Para piorar, a China tem poucos leitos de UTI: são 4 a cada 100 mil habitantes, bem menos que os EUA (34) ou mesmo o Brasil (21).

Também há um fator político. A população chinesa aceitou os lockdowns e demais medidas sanitárias porque foi convencida de que são necessários.

Se o governo desiste agora, e adota uma postura parecida com a ocidental, haverá uma alta de casos. E as pessoas poderão pensar: então por que nos fizeram sofrer tanto nos últimos anos? As autoridades precisariam de algum motivo, ou no mínimo um pretexto convincente, para justificar uma guinada de abertura. Mas esse elemento ainda não existe.

A última hipótese é a mais perturbadora, porque também diz respeito à população dos demais países. Talvez as autoridades chinesas continuem a lutar tão duramente contra a Covid porque temam os efeitos da doença no futuro.

Existe a chamada Covid longa (que atinge em média 10% dos infectados, metade deles de forma grave), que pode deixar sequelas cardiovasculares e neurológicas.

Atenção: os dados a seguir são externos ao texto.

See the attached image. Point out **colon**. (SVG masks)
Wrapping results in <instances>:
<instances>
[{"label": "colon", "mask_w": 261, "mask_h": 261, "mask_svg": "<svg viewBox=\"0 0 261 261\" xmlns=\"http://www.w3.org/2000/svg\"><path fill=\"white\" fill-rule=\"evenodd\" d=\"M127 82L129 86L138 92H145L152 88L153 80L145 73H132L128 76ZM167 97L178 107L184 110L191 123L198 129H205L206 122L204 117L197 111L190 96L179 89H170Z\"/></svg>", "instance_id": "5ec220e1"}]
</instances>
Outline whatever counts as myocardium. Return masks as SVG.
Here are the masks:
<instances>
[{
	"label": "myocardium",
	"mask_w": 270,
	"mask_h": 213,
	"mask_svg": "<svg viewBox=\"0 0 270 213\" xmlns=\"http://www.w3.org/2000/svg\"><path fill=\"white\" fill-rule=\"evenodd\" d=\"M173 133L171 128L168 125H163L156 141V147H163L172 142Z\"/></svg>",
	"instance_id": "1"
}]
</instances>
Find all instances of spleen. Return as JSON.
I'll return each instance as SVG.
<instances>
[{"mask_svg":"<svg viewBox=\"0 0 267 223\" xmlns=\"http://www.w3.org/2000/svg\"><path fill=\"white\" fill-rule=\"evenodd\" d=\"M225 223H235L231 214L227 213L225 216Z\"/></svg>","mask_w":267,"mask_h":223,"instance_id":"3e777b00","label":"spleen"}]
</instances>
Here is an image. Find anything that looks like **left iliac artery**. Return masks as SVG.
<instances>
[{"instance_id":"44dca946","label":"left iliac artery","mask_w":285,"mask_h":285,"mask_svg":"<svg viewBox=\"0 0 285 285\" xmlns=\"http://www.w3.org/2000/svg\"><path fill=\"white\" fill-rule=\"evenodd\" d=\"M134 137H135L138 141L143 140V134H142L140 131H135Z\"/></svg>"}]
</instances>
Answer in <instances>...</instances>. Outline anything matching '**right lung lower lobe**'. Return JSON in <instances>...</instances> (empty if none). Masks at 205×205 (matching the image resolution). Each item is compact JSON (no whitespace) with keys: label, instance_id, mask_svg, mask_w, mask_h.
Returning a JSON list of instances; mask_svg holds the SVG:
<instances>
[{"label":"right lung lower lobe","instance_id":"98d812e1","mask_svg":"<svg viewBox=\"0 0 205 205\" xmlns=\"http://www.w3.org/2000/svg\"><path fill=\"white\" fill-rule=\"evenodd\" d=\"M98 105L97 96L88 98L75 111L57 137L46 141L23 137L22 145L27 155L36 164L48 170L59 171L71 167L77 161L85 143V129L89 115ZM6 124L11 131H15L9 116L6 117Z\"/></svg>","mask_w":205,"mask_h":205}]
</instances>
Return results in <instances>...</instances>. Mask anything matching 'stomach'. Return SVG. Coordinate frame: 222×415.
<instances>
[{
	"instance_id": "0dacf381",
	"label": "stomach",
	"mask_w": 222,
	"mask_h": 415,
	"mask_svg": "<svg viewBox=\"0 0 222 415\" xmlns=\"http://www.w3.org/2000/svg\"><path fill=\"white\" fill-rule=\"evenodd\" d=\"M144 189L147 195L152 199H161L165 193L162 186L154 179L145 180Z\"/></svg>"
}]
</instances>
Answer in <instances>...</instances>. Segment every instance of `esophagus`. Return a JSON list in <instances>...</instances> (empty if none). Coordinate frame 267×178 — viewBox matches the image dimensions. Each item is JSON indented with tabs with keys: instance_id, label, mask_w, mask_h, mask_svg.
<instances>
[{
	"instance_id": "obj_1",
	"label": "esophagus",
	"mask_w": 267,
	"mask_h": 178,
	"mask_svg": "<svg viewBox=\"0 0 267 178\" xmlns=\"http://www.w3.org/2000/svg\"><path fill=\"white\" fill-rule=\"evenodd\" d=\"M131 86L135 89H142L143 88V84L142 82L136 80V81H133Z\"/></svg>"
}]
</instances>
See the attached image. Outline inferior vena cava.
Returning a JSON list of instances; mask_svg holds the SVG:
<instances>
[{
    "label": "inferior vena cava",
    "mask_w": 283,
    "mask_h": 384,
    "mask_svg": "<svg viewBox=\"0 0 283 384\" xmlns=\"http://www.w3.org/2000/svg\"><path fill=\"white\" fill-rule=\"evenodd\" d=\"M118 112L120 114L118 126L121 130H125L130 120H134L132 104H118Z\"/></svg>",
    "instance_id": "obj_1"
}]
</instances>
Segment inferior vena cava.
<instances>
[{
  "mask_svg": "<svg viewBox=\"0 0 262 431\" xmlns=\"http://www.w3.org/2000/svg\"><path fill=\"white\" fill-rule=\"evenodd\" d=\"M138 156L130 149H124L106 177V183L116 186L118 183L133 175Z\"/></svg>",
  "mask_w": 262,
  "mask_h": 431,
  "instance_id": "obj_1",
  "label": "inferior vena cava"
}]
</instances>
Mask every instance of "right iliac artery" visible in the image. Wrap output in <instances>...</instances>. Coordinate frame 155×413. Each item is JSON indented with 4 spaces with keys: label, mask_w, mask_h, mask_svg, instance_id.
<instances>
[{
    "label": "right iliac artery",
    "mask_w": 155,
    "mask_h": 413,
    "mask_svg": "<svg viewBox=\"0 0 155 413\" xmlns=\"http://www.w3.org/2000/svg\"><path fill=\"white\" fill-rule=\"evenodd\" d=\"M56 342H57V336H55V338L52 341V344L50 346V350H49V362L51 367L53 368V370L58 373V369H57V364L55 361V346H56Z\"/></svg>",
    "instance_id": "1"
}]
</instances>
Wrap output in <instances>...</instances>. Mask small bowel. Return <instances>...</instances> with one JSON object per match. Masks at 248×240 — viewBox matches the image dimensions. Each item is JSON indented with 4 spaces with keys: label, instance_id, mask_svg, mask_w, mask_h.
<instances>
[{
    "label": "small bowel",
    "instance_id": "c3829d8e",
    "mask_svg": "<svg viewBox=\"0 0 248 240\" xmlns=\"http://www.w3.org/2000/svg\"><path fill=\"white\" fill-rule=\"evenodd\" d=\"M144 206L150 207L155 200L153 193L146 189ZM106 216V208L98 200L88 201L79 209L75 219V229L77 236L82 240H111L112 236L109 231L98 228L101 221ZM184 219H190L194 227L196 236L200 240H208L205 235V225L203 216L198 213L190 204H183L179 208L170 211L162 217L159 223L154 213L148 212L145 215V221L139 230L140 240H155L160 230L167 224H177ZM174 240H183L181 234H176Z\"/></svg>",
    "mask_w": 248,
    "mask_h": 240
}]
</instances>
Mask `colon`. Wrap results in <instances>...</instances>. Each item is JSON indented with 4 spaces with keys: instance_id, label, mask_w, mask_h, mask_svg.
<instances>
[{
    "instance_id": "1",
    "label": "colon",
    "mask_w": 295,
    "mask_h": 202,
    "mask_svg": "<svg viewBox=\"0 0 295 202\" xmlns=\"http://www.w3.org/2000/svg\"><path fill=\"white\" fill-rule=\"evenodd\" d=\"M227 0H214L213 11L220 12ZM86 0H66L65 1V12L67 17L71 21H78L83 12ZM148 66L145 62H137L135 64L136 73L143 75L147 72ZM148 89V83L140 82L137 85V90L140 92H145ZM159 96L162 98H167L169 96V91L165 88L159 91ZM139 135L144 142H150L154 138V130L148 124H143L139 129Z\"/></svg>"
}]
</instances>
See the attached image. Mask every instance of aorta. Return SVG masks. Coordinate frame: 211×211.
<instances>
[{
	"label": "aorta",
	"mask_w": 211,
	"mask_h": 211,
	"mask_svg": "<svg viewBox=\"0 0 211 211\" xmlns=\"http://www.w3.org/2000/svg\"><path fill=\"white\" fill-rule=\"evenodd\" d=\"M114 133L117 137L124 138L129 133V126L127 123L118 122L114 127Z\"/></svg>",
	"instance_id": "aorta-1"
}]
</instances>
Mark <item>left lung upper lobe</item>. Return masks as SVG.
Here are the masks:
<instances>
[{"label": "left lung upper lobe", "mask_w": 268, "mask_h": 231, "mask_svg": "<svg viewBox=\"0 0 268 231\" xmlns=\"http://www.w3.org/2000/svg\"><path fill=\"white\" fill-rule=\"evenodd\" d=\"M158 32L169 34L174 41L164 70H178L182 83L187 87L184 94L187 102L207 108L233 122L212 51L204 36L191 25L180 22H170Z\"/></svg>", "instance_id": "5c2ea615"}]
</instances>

Mas também há outro risco, ainda mais sinistro: nos últimos anos, alguns estudos encontraram indícios de que a doença pode enfraquecer o sistema imunológico.

Um desses trabalhos, publicado por cientistas de três universidades inglesas (2), constatou que, seis meses após a Covid, pessoas curadas da doença apresentavam alterações na sua população de células T (cuja função é matar células infectadas e regular a resposta imunológica do organismo), o que poderia “afetar a imunidade a longo prazo”.

Os pesquisadores só acompanharam pessoas que tiveram Covid grave, e chegaram a ser internadas.

Mas um segundo trabalho, que avaliou casos leves e moderados da doença, também encontrou disfunções imunológicas (3): oito meses após a infecção, os indivíduos analisados tinham baixos níveis de células B e T do tipo naive (capazes de enfrentar patógenos “novos”, ou seja, que a pessoa nunca pegou).

Além disso, o estudo detectou sinais da chamada “exaustão das células T”, em que elas vão perdendo a capacidade de combater infecções. Em se confirmando, esse fenômeno poderá trazer surpresas muito ruins nos próximos anos – um risco que as autoridades chinesas talvez não aceitem.

Com suas restrições sanitárias, a China parece desconectada da realidade do resto do mundo. Mas não tomar nenhuma medida contra o Sars-CoV-2, e agir como se a pandemia tivesse acabado (como boa parte do Ocidente faz), também não é realista.

Os efeitos de longo prazo da Covid ainda são incertos, só vamos conhecê-los com o tempo. Talvez haja mais coisas entre o céu e a Terra, como escreveu Shakespeare, do que supõe nossa vã filosofia.